The fit with Miami includes Lowry’s willingness to sign there and the possibility of acquiring some collection of the Heat’s younger core. Certainly, adding 21-year-old Tyler Herro, who played well as a rookie in the playoffs last season, would pique the Raptors’ interest, as would pending restricted free agent Duncan Robinson. The soon-to-be 27-year-old is one of the best shooters in the league and would fit well alongside the Raptors’ core. And given Toronto’s lack of bigs, rookie centre Precious Achiuwa would be a nice piece, too.
But all those players are on rookie deals that hardly make a dent in the roughly $25 million Miami would have to send out to match Lowry’s incoming salary, and they are each part of the Heat’s existing rotation. To make the money work, the Heat would likely need to include pending free agent Kelly Olynyk ($12.6 million), who is starting for them, and one of either Goran Dragic ($18 million), who is their leading bench scorer and a fixture in closing lineups, or Andre Iguodala ($15 million), who is still a prominent part of their rotation and remains an elite defender with a bottomless well of smarts and experience.
When the Heat traded Meyers Leonard and his $10-million expiring contract to the Oklahoma City Thunder for Trevor Ariza, a Lowry deal got a little harder.
Might Lowry be traded before Thursday at 3 p.m.? He might be, if the deal is right, but even as their season spirals, there is good reason why the Raptors don’t view themselves as motivated sellers. They will deal only on their terms.
Still, of the two, Powell may be more likely to be traded, and league sources suggest the Raptors have been more aggressive in soliciting offers for Powell, who will almost certainly opt out of the last year of his deal, looking for a big raise from the $11.6 million he would otherwise make.
He’s proven himself one of the NBA’s best shooters and has a slashing element that most of the league’s elite marksmen don’t have.
But what is his trade value?
His contract status complicates things – teams that view him as a starter might want to surrender less because they might have to pay Powell something in the range of $72 million – the expectation being that the Brooklyn Nets’ Joe Harris might provide a benchmark for the Raptors wing. Teams that view him as a rotation piece for a playoff push might want to surrender less because Powell might be less likely to sign going forward in that role.
“He’s been really good and shoots it a high clip. I just don’t know if he’s a starter in the NBA,” said one Eastern Conference executive. “And when you’re putting up those kinds of numbers and he gets to free agency, you have to pay him, so maybe that’s why they’re looking at capitalizing on him right now because his value is what it is.”
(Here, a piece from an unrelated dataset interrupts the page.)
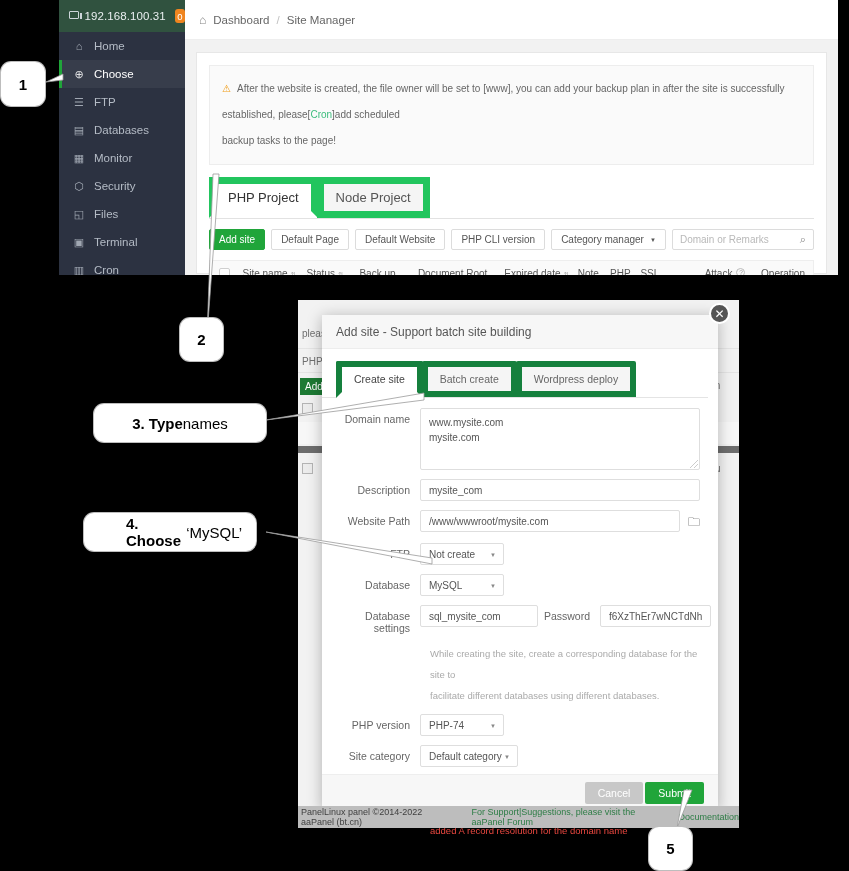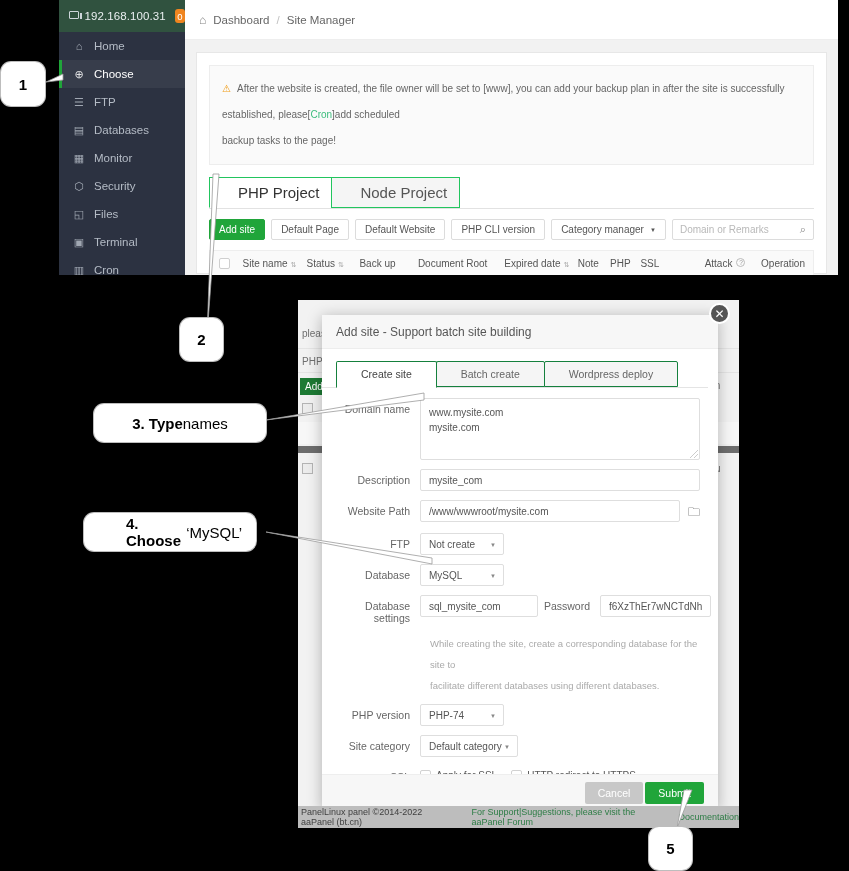"PHP Project" .tab { border: 1px solid #22c55e -> 7px solid #22c55e; font-size: 15px -> 13px; padding: 6px 12px 6px 28px -> 6px 12px 6px 12px }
Would Powell be enough to pry a starter-level big and maybe a future second-round pick?
Could he provide the means to get the Raptors in on deals for John Collins in Atlanta – a pending restricted free agent – or Richaun Holmes, a pending free agent big in Sacramento with chops as a rebounder and rim protector, two of Toronto’s most glaring weaknesses?
The Raptors are going to work the Powell angle hard, is my guess, and I think it’s more likely he gets moved than he doesn’t.
I’m less sure about Lowry for the reasons I’ve been saying all along: He’s not pushing to go and the obstacles to a proper return for a player of his stature remain significant.
Whatever path they take brings no guarantee. But the Raptors could look considerably different over the next 24 hours.
If they do, chances are the changes are just beginning.